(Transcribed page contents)
-------------------------

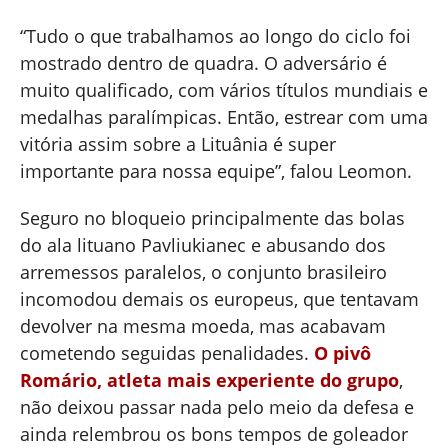
“Tudo o que trabalhamos ao longo do ciclo foi
mostrado dentro de quadra. O adversário é
muito qualificado, com vários títulos mundiais e
medalhas paralímpicas. Então, estrear com uma
vitória assim sobre a Lituânia é super
importante para nossa equipe”, falou Leomon.
Seguro no bloqueio principalmente das bolas
do ala lituano Pavliukianec e abusando dos
arremessos paralelos, o conjunto brasileiro
incomodou demais os europeus, que tentavam
devolver na mesma moeda, mas acabavam
cometendo seguidas penalidades.
O pivô
Romário, atleta mais experiente do grupo
,
não deixou passar nada pelo meio da defesa e
ainda relembrou os bons tempos de goleador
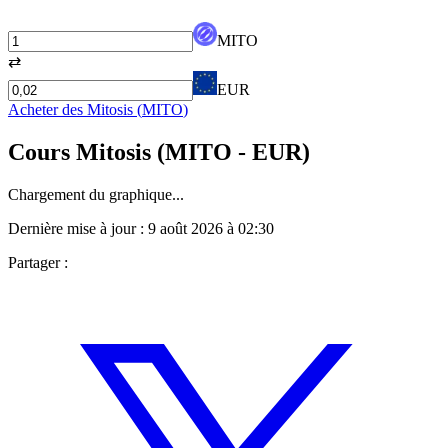
MITO
⇄
EUR
Acheter des
Mitosis
(
MITO
)
Cours
Mitosis
(
MITO
- EUR)
Chargement du graphique...
Dernière mise à jour :
9 août 2026 à 02:30
Partager :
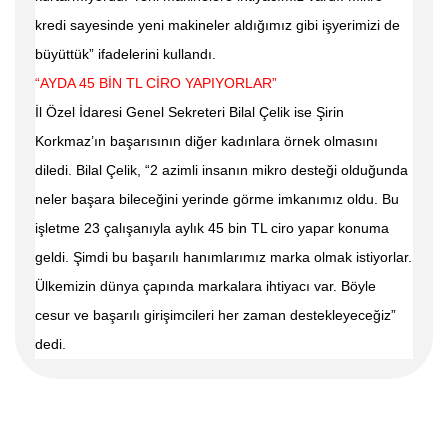
kredi sayesinde yeni makineler aldığımız gibi işyerimizi de
büyüttük” ifadelerini kullandı.
“AYDA 45 BİN TL CİRO YAPIYORLAR”
İl Özel İdaresi Genel Sekreteri Bilal Çelik ise Şirin
Korkmaz’ın başarısının diğer kadınlara örnek olmasını
diledi. Bilal Çelik, “2 azimli insanın mikro desteği olduğunda
neler başara bileceğini yerinde görme imkanımız oldu. Bu
işletme 23 çalışanıyla aylık 45 bin TL ciro yapar konuma
geldi. Şimdi bu başarılı hanımlarımız marka olmak istiyorlar.
Ülkemizin dünya çapında markalara ihtiyacı var. Böyle
cesur ve başarılı girişimcileri her zaman destekleyeceğiz”
dedi.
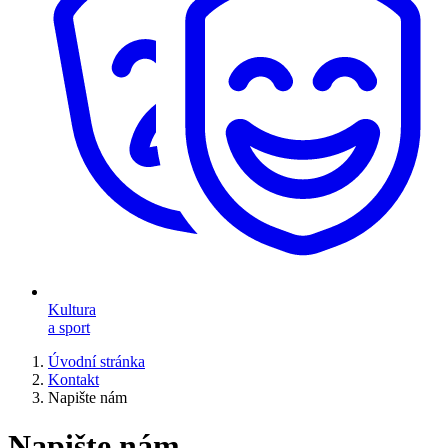
Kultura
a sport
Úvodní stránka
Kontakt
Napište nám
Napište nám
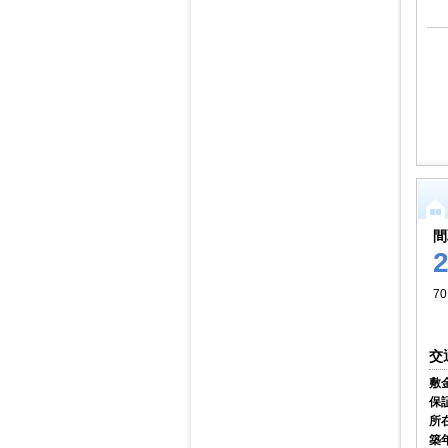
間
70
交
敷
保
所
築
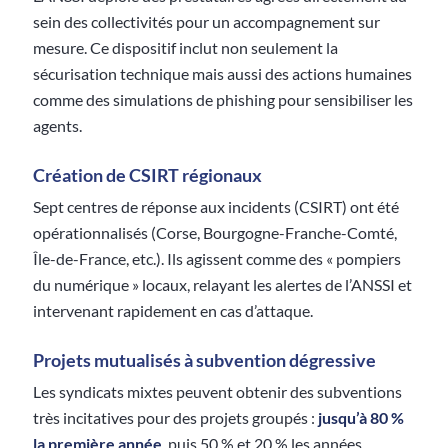
sein des collectivités pour un accompagnement sur
mesure. Ce dispositif inclut non seulement la
sécurisation technique mais aussi des actions humaines
comme des simulations de phishing pour sensibiliser les
agents.
Création de CSIRT régionaux
Sept centres de réponse aux incidents (CSIRT) ont été
opérationnalisés (Corse, Bourgogne-Franche-Comté,
Île-de-France, etc.). Ils agissent comme des « pompiers
du numérique » locaux, relayant les alertes de l’ANSSI et
intervenant rapidement en cas d’attaque.
Projets mutualisés à subvention dégressive
Les syndicats mixtes peuvent obtenir des subventions
très incitatives pour des projets groupés :
jusqu’à 80 %
la première année
, puis 50 % et 20 % les années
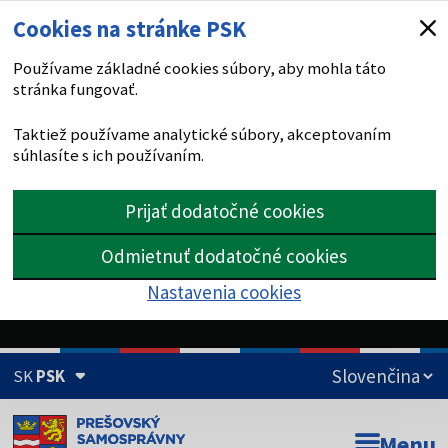
Cookies na stránke PSK
Používame základné cookies súbory, aby mohla táto
stránka fungovať.
Taktiež používame analytické súbory, akceptovaním
súhlasíte s ich používaním.
Prijať dodatočné cookies
Odmietnuť dodatočné cookies
Nastavenia cookies
SK
PSK
Doména psk.sk je oficiálna
Menu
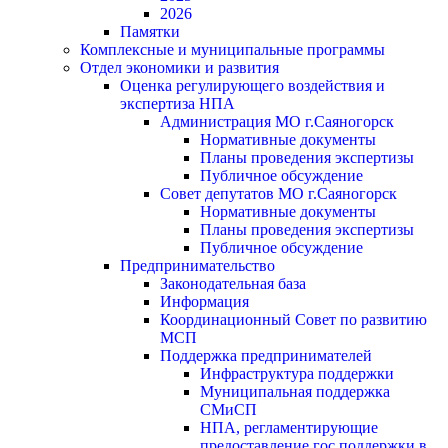
2026
Памятки
Комплексные и муниципальные программы
Отдел экономики и развития
Оценка регулирующего воздействия и
экспертиза НПА
Администрация МО г.Саяногорск
Нормативные документы
Планы проведения экспертизы
Публичное обсуждение
Совет депутатов МО г.Саяногорск
Нормативные документы
Планы проведения экспертизы
Публичное обсуждение
Предпринимательство
Законодательная база
Информация
Координационный Совет по развитию
МСП
Поддержка предпринимателей
Инфраструктура поддержки
Муниципальная поддержка
СМиСП
НПА, регламентирующие
предоставление гос.поддержки в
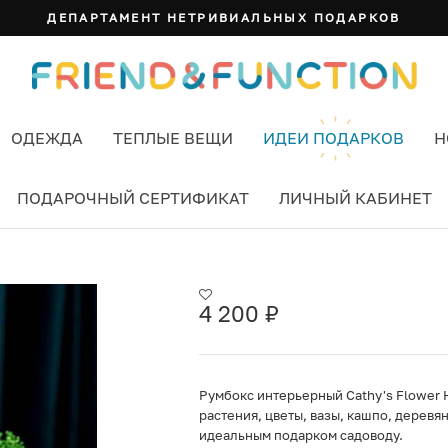
ДЕПАРТАМЕНТ НЕТРИВИАЛЬНЫХ ПОДАРКОВ
ОДЕЖДА
ТЕПЛЫЕ ВЕЩИ
ИДЕИ ПОДАРКОВ
Н
ПОДАРОЧНЫЙ СЕРТИФИКАТ
ЛИЧНЫЙ КАБИНЕТ
'S FLOWER HOUSE
4 200
₽
Румбокс интерьерный Cathy's Flower
растения, цветы, вазы, кашпо, дерев
идеальным подарком садоводу.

-------------------------

### [What needs to be done]
Your answer should consist of the lines above that hold the word "поддержки".

### [Worked solution]
Инфраструктура поддержки
предоставление гос.поддержки в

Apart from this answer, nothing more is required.